Efficient Frameworks for Generalized Low-Rank Matrix Bandit Problems

Part of Advances in Neural Information Processing Systems 35 (NeurIPS 2022) Main Conference Track

Bibtex Paper Supplemental

Authors

Yue Kang, Cho-Jui Hsieh, Thomas Chun Man Lee

Abstract

In the stochastic contextual low-rank matrix bandit problem, the expected reward of an action is given by the inner product between the action's feature matrix and some fixed, but initially unknown $d_1$ by $d_2$ matrix $\Theta^*$ with rank $r \ll \{d_1, d_2\}$, and an agent sequentially takes actions based on past experience to maximize the cumulative reward. In this paper, we study the generalized low-rank matrix bandit problem, which has been recently proposed in \cite{lu2021low} under the Generalized Linear Model (GLM) framework. To overcome the computational infeasibility and theoretical restrain of existing algorithms on this problem, we first propose the G-ESTT framework that modifies the idea from \cite{jun2019bilinear} by using Stein's method on the subspace estimation and then leverage the estimated subspaces via a regularization idea. Furthermore, we remarkably improve the efficiency of G-ESTT by using a novel exclusion idea on the estimated subspace instead, and propose the G-ESTS framework.
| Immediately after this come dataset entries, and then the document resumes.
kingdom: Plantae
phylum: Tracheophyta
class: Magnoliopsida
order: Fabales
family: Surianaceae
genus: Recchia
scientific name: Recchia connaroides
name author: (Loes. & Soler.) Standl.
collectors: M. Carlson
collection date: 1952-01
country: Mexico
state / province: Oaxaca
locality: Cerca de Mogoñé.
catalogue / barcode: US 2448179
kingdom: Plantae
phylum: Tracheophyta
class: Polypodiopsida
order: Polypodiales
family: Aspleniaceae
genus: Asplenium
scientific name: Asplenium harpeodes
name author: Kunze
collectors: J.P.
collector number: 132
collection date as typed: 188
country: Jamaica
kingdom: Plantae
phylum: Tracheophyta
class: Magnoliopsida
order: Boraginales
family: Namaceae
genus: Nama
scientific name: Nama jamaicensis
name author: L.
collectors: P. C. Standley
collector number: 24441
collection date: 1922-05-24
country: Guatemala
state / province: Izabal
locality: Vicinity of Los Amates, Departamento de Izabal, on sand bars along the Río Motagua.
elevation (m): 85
We also show that both of our methods are the first algorithm to achieve the optimal $\tilde{O}((d_1+d_2)r\sqrt{T})$ bound of regret presented in \cite{lu2021low} up to logarithm terms under some mild conditions, which improves upon the current regret of $\tilde{O}((d_1+d_2)^{3/2} \sqrt{rT})$~\citep{lu2021low}. For completeness, we conduct experiments to illustrate that our proposed algorithms, especially G-ESTS, are also computationally tractable and consistently outperform other state-of-the-art (generalized) linear matrix bandit methods based on a suite of simulations.